Ao abordar o tema, Fry citou um estudo acadêmico publicado em 2013 pela Universidade Cornell, intitulado Collective Motion of Humans in Mosh and Circle Pits at Heavy Metal Concerts. A pesquisa foi conduzida por Jesse L. Silverberg, Matthew Bierbaum, James P. Sethna e Itai Cohen, ligados ao Departamento de Física e ao Laboratório de Física Atômica e do Estado Sólido da instituição.
O estudo analisou o comportamento de grandes multidões entre 100 e 100 mil pessoas em shows de heavy metal, ambientes caracterizados por música em alto volume, ritmos acelerados e intensa interação física. Os pesquisadores compararam o movimento dos participantes ao de partículas em sistemas físicos, observando padrões semelhantes aos encontrados em gases e fluidos.
Segundo Fry, a equipe analisou apresentações ao vivo e registros em vídeo disponíveis online, tratando os dados dentro de um modelo matemático formal. Nesse modelo, os indivíduos são considerados partículas que interagem localmente, reagindo a colisões e estímulos imediatos, sem coordenação centralizada ou regras explícitas.
A pesquisa utilizou uma simulação computacional chamada Mobile Active Simulated Humanoid (MASHers), desenvolvida para reproduzir os padrões observados nas multidões.
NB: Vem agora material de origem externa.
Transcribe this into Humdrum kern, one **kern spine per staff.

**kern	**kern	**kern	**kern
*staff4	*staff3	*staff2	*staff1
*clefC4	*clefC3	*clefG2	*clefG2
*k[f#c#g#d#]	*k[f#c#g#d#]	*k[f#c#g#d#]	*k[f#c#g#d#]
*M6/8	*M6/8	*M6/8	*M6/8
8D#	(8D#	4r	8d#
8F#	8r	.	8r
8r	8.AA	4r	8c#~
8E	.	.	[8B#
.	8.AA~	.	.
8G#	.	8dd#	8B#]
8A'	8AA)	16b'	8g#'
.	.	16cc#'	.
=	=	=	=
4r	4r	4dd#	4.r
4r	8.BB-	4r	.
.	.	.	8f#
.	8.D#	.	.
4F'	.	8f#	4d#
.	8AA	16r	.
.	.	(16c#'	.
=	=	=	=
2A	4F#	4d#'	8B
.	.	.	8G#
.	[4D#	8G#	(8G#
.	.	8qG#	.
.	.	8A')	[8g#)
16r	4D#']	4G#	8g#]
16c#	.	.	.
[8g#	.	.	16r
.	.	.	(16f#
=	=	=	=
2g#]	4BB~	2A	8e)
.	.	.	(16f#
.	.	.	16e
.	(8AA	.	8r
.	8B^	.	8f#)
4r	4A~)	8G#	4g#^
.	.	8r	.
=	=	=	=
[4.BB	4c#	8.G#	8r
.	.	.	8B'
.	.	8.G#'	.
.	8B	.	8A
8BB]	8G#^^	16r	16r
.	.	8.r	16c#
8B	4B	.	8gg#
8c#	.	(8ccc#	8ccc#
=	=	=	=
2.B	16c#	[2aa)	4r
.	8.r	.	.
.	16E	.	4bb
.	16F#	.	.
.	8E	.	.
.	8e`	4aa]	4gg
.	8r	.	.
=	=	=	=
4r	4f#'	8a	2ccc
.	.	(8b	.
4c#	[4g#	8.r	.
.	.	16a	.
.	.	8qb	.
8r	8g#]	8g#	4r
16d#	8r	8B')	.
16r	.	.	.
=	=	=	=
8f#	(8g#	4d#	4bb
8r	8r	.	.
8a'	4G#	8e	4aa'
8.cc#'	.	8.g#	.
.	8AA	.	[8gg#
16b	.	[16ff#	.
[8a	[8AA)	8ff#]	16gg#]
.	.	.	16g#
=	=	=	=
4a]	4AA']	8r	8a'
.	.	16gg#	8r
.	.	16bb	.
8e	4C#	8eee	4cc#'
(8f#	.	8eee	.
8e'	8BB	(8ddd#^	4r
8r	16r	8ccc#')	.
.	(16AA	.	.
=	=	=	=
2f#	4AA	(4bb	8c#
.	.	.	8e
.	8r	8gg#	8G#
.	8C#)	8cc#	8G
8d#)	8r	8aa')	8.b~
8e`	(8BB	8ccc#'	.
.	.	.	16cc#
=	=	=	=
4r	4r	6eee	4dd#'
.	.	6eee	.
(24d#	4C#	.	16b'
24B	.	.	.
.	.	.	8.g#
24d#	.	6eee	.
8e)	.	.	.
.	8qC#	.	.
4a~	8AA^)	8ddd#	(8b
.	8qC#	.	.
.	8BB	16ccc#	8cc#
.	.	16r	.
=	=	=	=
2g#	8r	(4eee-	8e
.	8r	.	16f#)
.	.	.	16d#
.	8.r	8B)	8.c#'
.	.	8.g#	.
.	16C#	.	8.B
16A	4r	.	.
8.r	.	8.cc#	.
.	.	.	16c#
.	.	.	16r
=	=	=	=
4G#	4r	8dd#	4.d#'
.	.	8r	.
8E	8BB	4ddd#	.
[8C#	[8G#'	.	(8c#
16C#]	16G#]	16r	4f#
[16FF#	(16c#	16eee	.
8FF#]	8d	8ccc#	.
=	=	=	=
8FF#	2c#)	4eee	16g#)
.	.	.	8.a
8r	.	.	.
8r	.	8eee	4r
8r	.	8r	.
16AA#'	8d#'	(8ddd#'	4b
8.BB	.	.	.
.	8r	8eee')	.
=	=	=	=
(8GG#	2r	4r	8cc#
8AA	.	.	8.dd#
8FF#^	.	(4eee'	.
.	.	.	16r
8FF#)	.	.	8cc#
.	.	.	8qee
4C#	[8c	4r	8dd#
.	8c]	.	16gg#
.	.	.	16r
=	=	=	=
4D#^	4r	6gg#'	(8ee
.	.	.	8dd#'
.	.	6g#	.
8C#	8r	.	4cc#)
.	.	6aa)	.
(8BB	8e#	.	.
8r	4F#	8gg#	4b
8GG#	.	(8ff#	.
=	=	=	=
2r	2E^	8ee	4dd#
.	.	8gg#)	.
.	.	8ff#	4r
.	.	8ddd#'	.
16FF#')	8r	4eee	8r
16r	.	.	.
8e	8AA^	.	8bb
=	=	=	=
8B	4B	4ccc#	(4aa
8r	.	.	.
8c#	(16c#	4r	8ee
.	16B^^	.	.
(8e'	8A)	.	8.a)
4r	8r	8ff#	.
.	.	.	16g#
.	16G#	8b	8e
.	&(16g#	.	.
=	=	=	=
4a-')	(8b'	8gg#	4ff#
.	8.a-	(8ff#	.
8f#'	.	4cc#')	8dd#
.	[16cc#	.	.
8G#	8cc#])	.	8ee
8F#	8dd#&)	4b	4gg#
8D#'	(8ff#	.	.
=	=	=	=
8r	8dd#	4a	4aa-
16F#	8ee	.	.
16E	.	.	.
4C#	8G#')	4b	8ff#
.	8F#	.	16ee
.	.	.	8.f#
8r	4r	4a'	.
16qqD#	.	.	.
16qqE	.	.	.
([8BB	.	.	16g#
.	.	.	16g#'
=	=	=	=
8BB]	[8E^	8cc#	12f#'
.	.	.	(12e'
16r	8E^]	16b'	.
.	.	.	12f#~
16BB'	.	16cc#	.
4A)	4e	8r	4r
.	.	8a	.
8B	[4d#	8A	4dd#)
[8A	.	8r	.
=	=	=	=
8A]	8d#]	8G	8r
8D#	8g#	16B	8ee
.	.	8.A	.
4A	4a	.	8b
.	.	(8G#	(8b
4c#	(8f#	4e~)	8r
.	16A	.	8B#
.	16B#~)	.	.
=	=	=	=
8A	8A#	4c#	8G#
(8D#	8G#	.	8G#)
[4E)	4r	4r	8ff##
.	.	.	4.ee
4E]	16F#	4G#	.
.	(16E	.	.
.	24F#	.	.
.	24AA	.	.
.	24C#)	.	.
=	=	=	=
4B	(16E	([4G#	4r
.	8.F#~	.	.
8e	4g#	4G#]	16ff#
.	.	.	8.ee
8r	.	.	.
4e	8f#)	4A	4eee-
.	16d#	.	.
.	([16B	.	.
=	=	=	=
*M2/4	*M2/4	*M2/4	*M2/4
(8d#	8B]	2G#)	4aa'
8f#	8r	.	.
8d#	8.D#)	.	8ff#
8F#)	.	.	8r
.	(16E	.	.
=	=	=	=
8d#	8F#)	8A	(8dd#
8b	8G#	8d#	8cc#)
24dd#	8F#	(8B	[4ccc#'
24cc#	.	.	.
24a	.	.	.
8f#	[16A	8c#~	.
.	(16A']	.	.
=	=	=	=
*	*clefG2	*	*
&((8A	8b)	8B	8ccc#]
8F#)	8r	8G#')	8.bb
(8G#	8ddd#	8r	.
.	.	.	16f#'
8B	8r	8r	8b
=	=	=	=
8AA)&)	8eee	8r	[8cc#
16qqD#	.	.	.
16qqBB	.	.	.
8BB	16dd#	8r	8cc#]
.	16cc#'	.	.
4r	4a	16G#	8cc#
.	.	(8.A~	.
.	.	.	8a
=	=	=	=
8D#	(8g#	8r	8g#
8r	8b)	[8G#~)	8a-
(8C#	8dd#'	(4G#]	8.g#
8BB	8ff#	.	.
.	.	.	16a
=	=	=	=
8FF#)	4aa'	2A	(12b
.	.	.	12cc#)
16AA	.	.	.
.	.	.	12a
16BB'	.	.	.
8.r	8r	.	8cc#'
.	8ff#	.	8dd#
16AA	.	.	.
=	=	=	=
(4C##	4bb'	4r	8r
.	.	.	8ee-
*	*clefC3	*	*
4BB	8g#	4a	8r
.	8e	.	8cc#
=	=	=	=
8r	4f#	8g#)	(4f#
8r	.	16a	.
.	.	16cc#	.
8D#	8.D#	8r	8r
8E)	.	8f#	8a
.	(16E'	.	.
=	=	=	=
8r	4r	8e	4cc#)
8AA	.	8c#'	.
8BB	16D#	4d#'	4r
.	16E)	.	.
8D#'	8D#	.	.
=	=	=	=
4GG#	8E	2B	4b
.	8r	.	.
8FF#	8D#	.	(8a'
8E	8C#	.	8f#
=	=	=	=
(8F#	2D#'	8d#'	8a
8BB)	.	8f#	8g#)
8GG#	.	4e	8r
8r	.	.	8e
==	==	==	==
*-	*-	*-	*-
O modelo levou em conta dois tipos principais de comportamento: a tendência humana de imitar o movimento das pessoas ao redor semelhante ao comportamento coletivo de bandos de aves e ações individuais mais aleatórias e imprevisíveis.
De acordo com os resultados, em grupos menores, os participantes se movem de forma desordenada, em um estado comparável ao de um gás, seguindo padrões semelhantes à distribuição de Maxwell-Boltzmann. À medida que o número de pessoas aumenta, esse movimento tende a se organizar espontaneamente em forma de vórtice, resultando nos circle pits observados em shows.
Os pesquisadores destacam que esses padrões não surgem por orientação explícita, mas como uma propriedade emergente da interação coletiva, quando o comportamento individual passa a seguir dinâmicas semelhantes às de sistemas físicos.